3 dicembre 2014 0 Di admin

Compra un motore marino su internet ma rimane vittima del “bidone”. La polizia, però, trova il truffatore e lo denuncia. Questi i fatti.
V.D., 38enne di Gaeta, trova un’inserzione interessante sul settore nautica, regione Veneto, del portale www.subito.it.: un motore marino Yamaha fuoribordo ad un prezzo allettante offerto dal sedicente C. G.
Contattato sull’utenza telefonica pubblicata, l’inserzionista conferma la disponibilità del motore marino e il prezzo di euro 200,00 da versare con ricarica su una postepay. Nonostante l’acquirente richiedesse un numero di tracciamento della spedizione, con artifizi e raggiri il truffatore riesce a eludere le ultime remore dell’acquirente che versa il denaro con le modalità richieste. Una volta incassato il denaro, il truffatore si rendeva irreperibile. Dopo alcuni giorni, non ricevendo la consegna, la parte offesa realizza di essere stato vittima di truffa e denuncia l’accaduto alla polizia di Gaeta.

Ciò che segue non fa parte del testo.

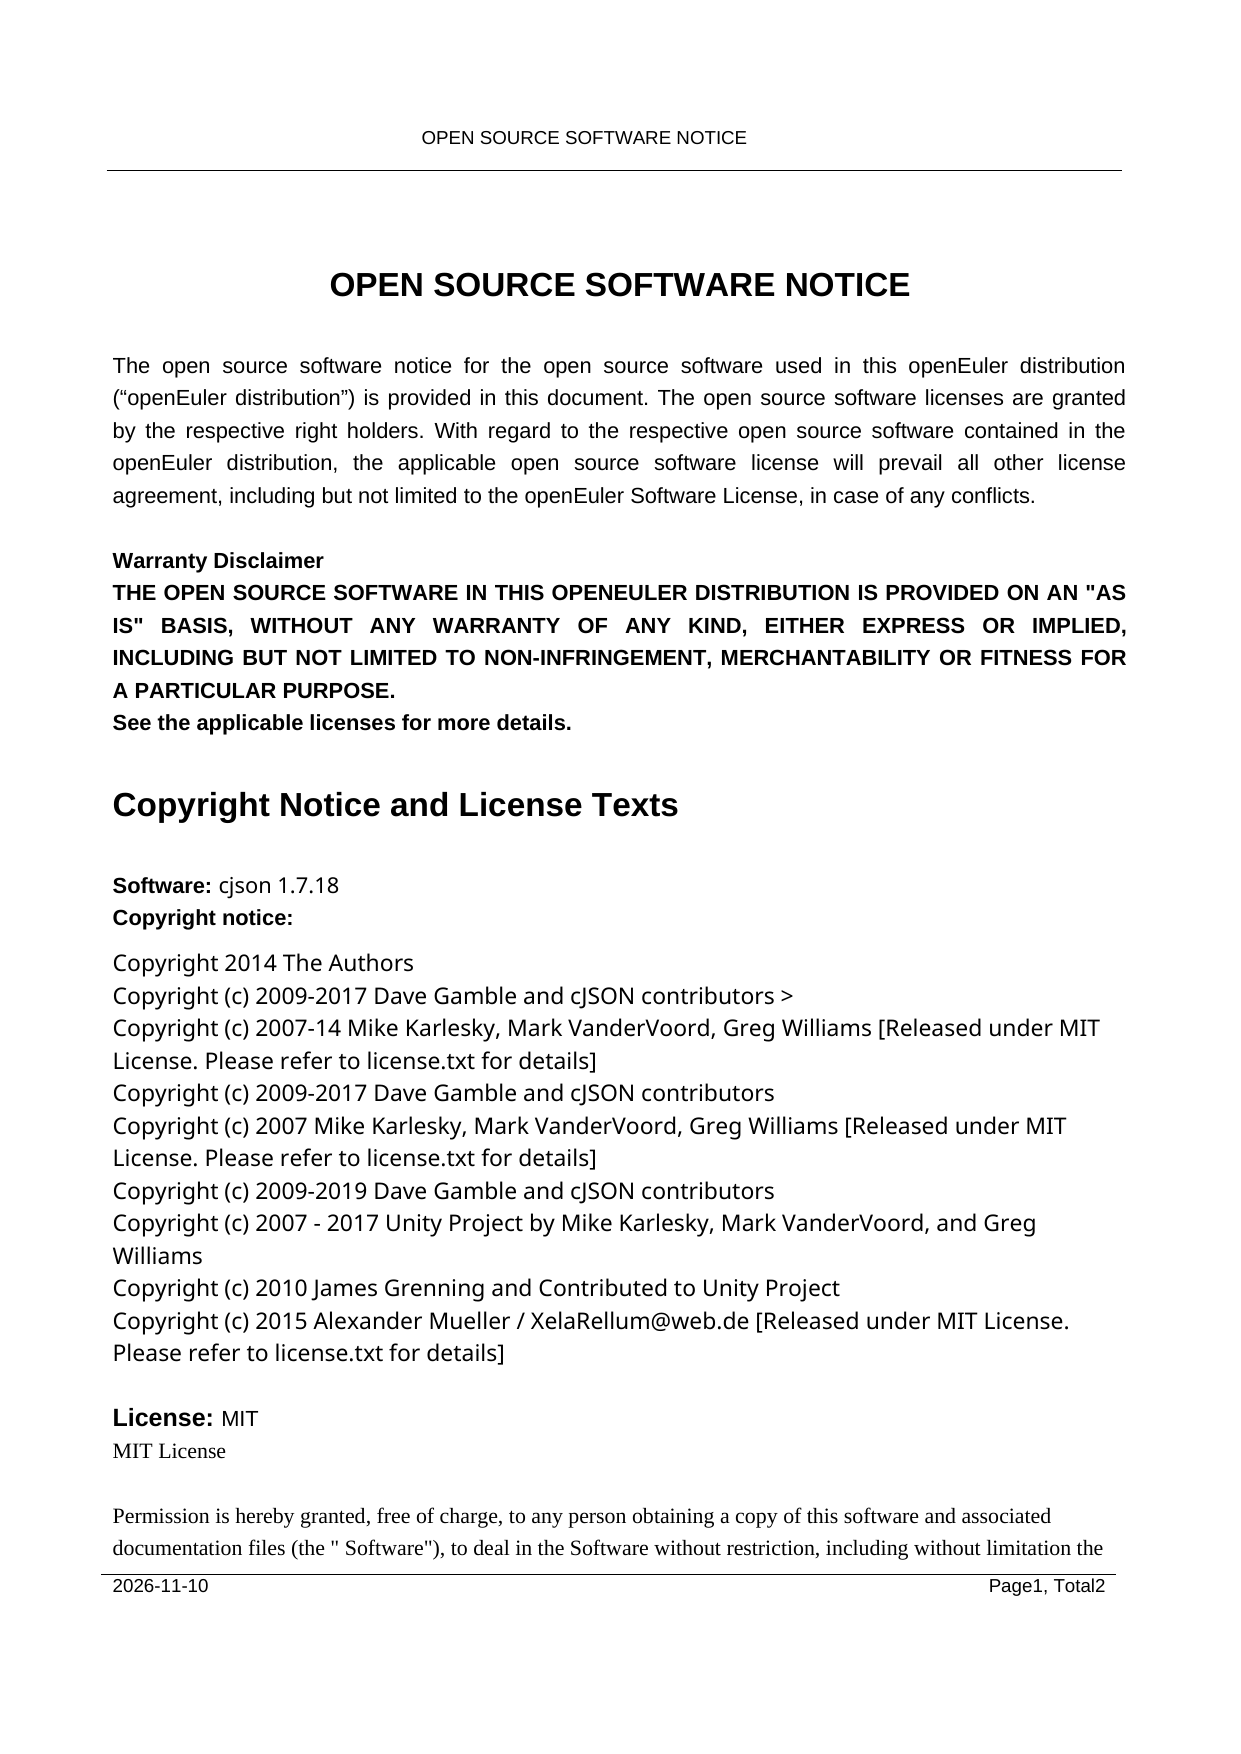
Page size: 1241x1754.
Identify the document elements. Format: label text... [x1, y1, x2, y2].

Viene avviata un’indagine per ripercorrere le varie fasi della condotta truffaldina, acquisendo l’annuncio dall’ufficio Abusi di Subito.it e incrociando i dati degli intestatari degli account, dei documenti, delle utenze e della postepay utilizzata.
L’utenza telefonica risulta intestata a persona ignara, vittima di furto di identità, mentre la postepay risultava attivata dall’omonimo C. G. e con l’esibizione di documento di identità effettivamente in possesso al soggetto avente le medesime generalità. Anche le firme applicate sui moduli di attivazione della carta magnetica coincidevano con quella apposta sul documento, confermando l’identità del truffatore, C. G., 38enne nato a Pescara e residente a Loreto Aprutino (PE), già segnalato più volte all’Autorità Giudiziaria e con diversi precedenti specifici in concorso con altri pluri-pregiudicati, presenti anche sui blog anti-truffe in cui comparivano i nominativi degli associati in altre truffe online attuate con il medesimo modus operandi.